I took a short break to order Steven some new socks and try and mend the new hoover which someone has carelessly broken. Steven likes new socks for Christmas as it puts him on a par with Mr Bean.

The next big job was to complete the Court of Protection annual review form. This is the first one I’ve had to do since being appointed Steven’s property and affairs deputy. It’s a scary form because the whole tone is having to prove my suitability as a deputy. And I’ve got to write reams about how Steven’s damages have gone down in order to set him up in his new home. It’s quite tricky trying to condense all the twists and turns of Hillingdon’s machinations over the housing situation, into one half page box.

And that was my day off. Council tax, direct payments, the tax office and the office of the public guardian. All because I’m the father and carer of a disabled man. Good job I didn’t have any plans.

Chemical Dosh


I wrote to Steven’s psychiatrist ahead of yesterday’s six monthly check up, suggesting that now might be a good time to consider reducing Steven’s medication. I was extremely polite and focused on two factors: Steven’s calmness and maturity and his growing weight. I emphasised the first as I know the professionals get a bit twitchy when you suggest that medication may be linked to weight increase – they don’t like it. Steven has been on one type of tablet for seven years and the other for five years and in that time his weight has doubled! Food intake decreased and exercise increased but still his weight has doubled.
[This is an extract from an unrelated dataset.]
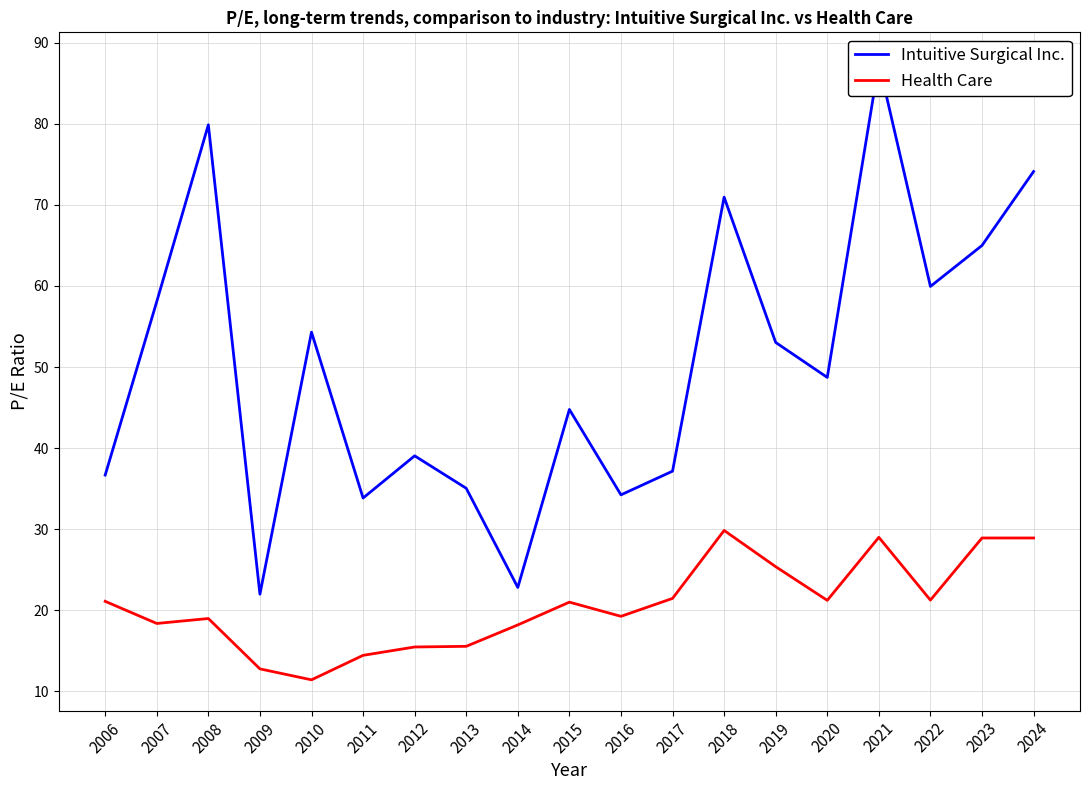

The Intuitive Surgical Inc. series shows 54.0 at 2008. True or false?

False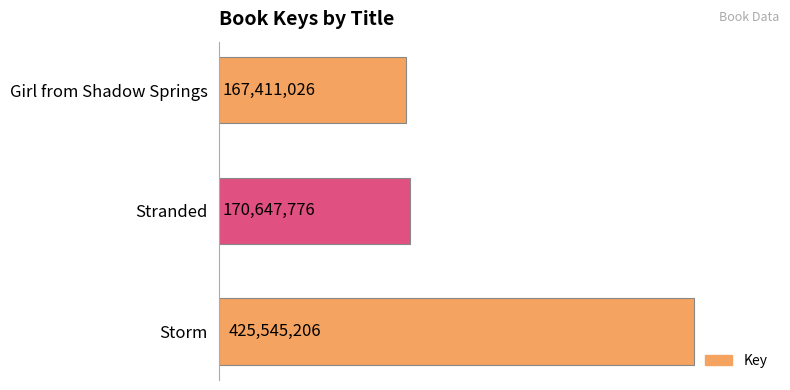

Which category has the highest value across all series?

Storm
The psychiatrist agreed. We’re going to have a three month period of halving the medication and if that goes well, then we’ll look at cutting it out altogether. It would be fantastic to start the new regime tomorrow but I have to bear in mind that this is a tricky time of year for Steven. As well as the usual Christmas anxiety (“Dad – don’t forget a Shirley Bassey DVD for Christmas Day”), there is also the anniversary of Steven going away at the end of the month. This is also a tricky one for the professionals because they don’t like acknowledging that there has been any ongoing trauma caused by the year long unlawful detention. So, we get pushed in the direction of “typical autism anxiety about change” and gloss over the fact that everytime Steven goes out of the door, he seeks reassurance that he is coming back in again. This gets heightened every December and January. Therefore, I’ve decided to leave the medication adjustment to mid January. I’m confident it will be fine. I’m not entirely convinced that the medication has any impact on his mood/anxiety at all. It did to begin with but over time, Steven has become much better at managing his own anxiety.
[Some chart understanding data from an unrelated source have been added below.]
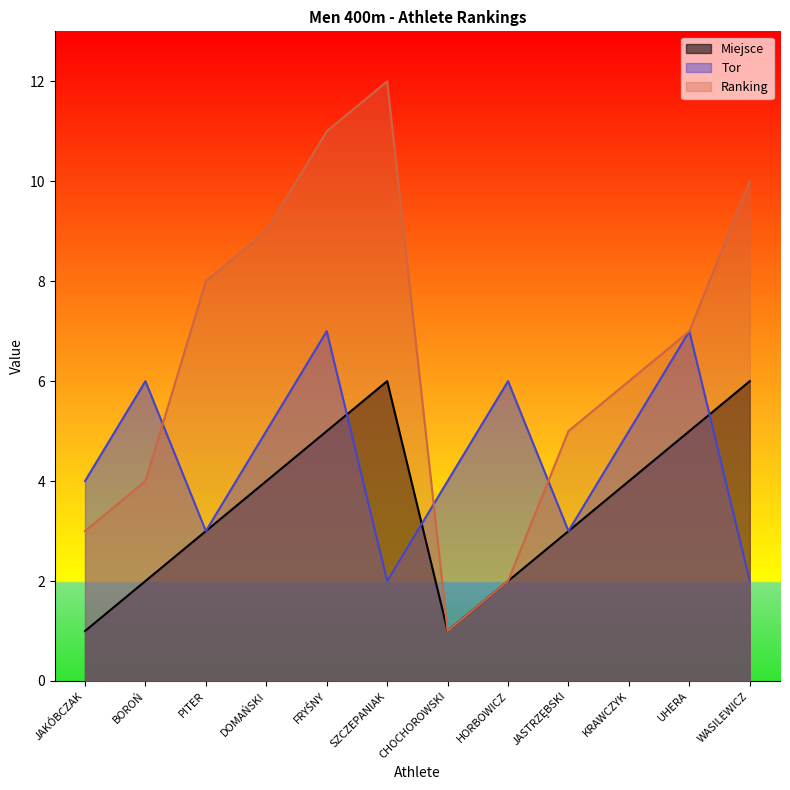

List the labels in order of Miejsce value, largest first.

SZCZEPANIAK, WASILEWICZ, FRYŚNY, UHERA, DOMAŃSKI, KRAWCZYK, PITER, JASTRZĘBSKI, BOROŃ, HORBOWICZ, JAKÓBCZAK, CHOCHOROWSKI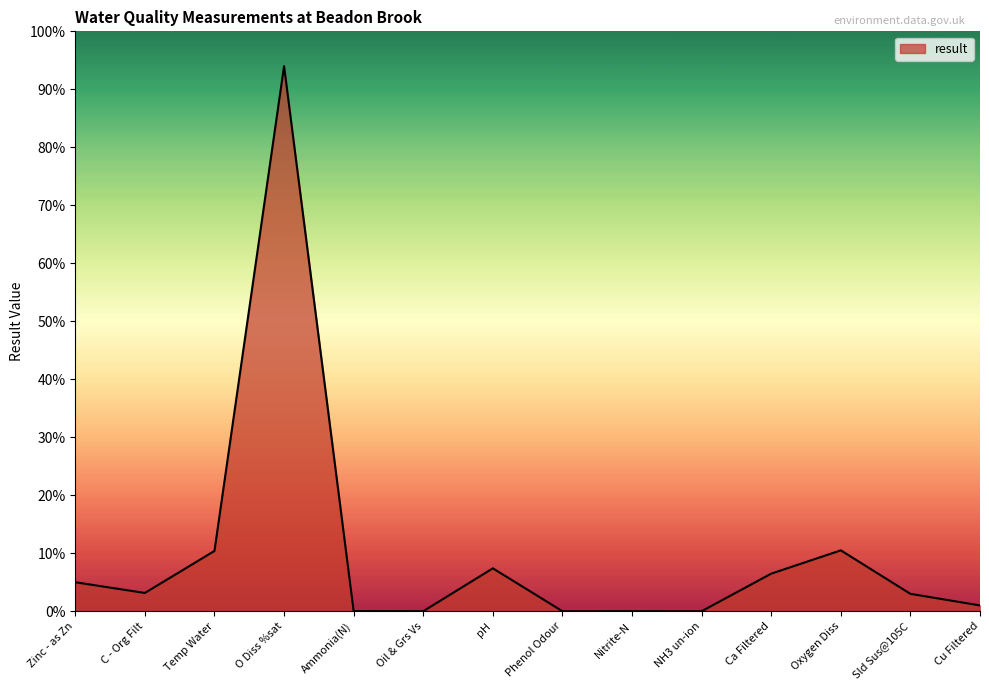

Approximately how many times larger is the value at Sld Sus@105C compared to Oxygen Diss?

0.3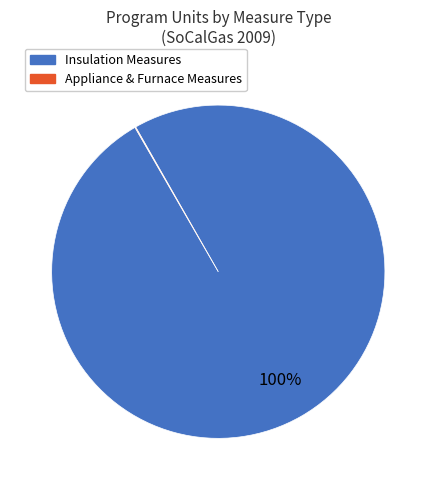

To the nearest percent, what is the average slice percentage?

50%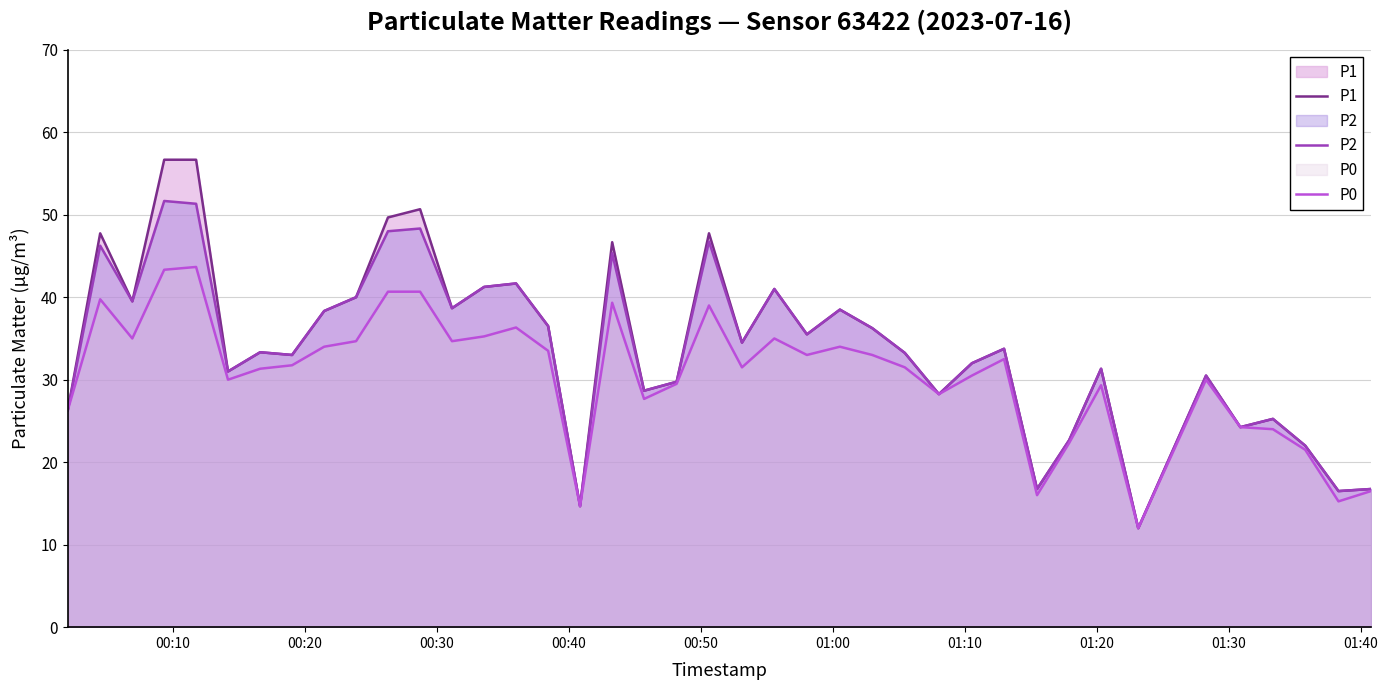

List the series in order of their peak value, highest first.

P1, P2, P0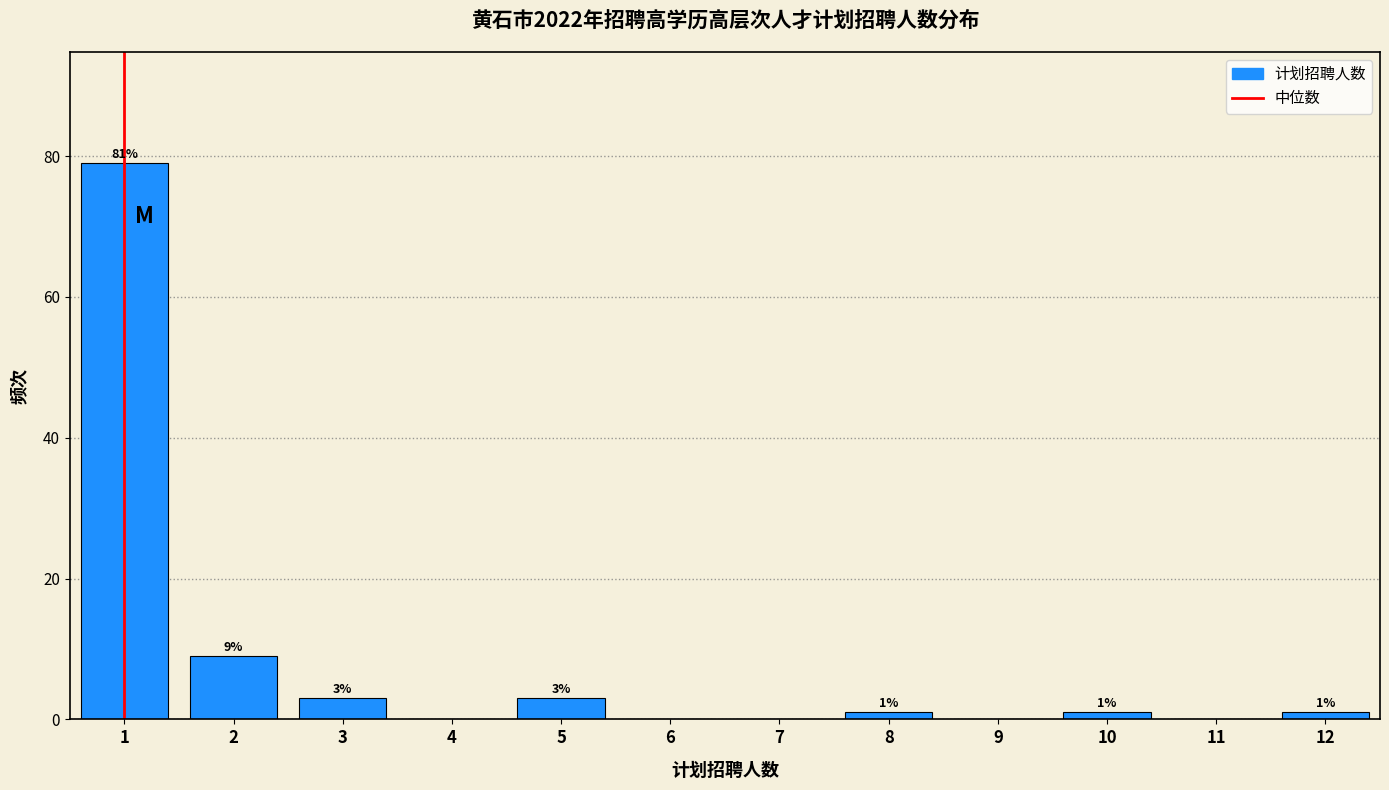

Over which range of the x-axis is the bar tallest?

0.5 to 1.5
Yesterday, I heard a story that chilled me. A colleague has an 19 year old son with autism and epilepsy. The family have been trying to get a care package arranged for him for the past 18 months but have got nowhere. A professionals’ meeting was held on Wednesday and the family were informed that because of a couple of incidents at college, they want to section the lad in a mental health assessment and treatment unit. My colleague is, of course, familiar with our story but also the horrendous death of LB at one of these places. She is terrified. Even more so because none of the professionals can give any indication of what might be achieved from this plan.

And there’s the nub. Medication. Assessment & treatment units. They’re about containment. They are warehouses. But they’re dressed up as something else. A glossy pamphlet with absolutely nothing contained within. Nobody it seems in the decision making process has the energy or inclination to consider an alternative way of dealing with the situation other than medicating and containment. I’ve written many times before on this blog – something happens to our young dudes in late teens. An overwhelming tsunami of anxiety. But how about we look at it as a developmental crisis – not a medical model. In Steven’s case, it passed. He came through it, even though it meant he spent a year away from his home and has doubled his weight.

There has to be a better way of supporting our guys through this difficult phase.